==== DATA TO USE
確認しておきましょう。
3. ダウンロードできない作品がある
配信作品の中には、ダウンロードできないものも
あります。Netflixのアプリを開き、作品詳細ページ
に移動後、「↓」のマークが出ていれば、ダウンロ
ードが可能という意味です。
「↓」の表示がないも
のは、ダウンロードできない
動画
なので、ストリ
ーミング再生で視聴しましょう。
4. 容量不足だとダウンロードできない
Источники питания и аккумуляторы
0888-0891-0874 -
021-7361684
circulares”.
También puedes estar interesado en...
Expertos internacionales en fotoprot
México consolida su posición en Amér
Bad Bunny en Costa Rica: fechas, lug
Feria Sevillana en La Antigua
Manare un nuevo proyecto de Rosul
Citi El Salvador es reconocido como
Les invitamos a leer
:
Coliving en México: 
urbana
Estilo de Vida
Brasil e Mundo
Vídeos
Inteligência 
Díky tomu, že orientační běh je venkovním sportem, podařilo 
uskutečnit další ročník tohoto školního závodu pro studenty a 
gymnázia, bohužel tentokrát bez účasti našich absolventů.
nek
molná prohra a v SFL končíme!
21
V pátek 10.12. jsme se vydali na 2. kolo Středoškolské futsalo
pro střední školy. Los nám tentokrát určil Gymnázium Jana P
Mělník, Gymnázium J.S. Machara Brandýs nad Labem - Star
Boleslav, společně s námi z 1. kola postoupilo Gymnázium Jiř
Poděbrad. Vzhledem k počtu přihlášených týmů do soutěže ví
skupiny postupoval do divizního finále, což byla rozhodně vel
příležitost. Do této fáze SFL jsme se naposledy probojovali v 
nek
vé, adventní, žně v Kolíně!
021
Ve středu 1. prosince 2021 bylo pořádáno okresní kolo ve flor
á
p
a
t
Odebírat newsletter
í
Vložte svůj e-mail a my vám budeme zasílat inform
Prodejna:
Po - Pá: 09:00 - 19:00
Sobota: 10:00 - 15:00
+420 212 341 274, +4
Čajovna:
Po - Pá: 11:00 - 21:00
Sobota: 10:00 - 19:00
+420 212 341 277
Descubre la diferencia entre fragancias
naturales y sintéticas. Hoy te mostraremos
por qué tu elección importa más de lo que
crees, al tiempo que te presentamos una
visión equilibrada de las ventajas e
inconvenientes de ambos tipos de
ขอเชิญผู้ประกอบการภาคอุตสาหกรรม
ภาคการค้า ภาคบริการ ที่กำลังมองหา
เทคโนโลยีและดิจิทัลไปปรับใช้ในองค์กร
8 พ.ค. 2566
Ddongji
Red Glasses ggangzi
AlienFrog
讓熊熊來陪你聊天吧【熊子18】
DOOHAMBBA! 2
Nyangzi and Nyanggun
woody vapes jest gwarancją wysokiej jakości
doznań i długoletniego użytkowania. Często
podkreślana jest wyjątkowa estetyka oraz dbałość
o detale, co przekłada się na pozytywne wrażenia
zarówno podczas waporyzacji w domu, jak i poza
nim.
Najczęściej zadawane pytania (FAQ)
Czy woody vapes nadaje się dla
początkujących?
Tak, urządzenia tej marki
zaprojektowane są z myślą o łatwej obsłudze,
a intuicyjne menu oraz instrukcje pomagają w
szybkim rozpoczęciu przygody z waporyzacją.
========
YOUR INSTRUCTIONS »
Copy, exactly as written, the lines above, beginning with the one that contains "Descubre la diferencia entre fragancias" and ending with the last.

RESPONSE TO THE TASK »
Descubre la diferencia entre fragancias
naturales y sintéticas. Hoy te mostraremos
por qué tu elección importa más de lo que
crees, al tiempo que te presentamos una
visión equilibrada de las ventajas e
inconvenientes de ambos tipos de
ขอเชิญผู้ประกอบการภาคอุตสาหกรรม
ภาคการค้า ภาคบริการ ที่กำลังมองหา
เทคโนโลยีและดิจิทัลไปปรับใช้ในองค์กร
8 พ.ค. 2566
Ddongji
Red Glasses ggangzi
AlienFrog
讓熊熊來陪你聊天吧【熊子18】
DOOHAMBBA! 2
Nyangzi and Nyanggun
woody vapes jest gwarancją wysokiej jakości
doznań i długoletniego użytkowania. Często
podkreślana jest wyjątkowa estetyka oraz dbałość
o detale, co przekłada się na pozytywne wrażenia
zarówno podczas waporyzacji w domu, jak i poza
nim.
Najczęściej zadawane pytania (FAQ)
Czy woody vapes nadaje się dla
początkujących?
Tak, urządzenia tej marki
zaprojektowane są z myślą o łatwej obsłudze,
a intuicyjne menu oraz instrukcje pomagają w
szybkim rozpoczęciu przygody z waporyzacją.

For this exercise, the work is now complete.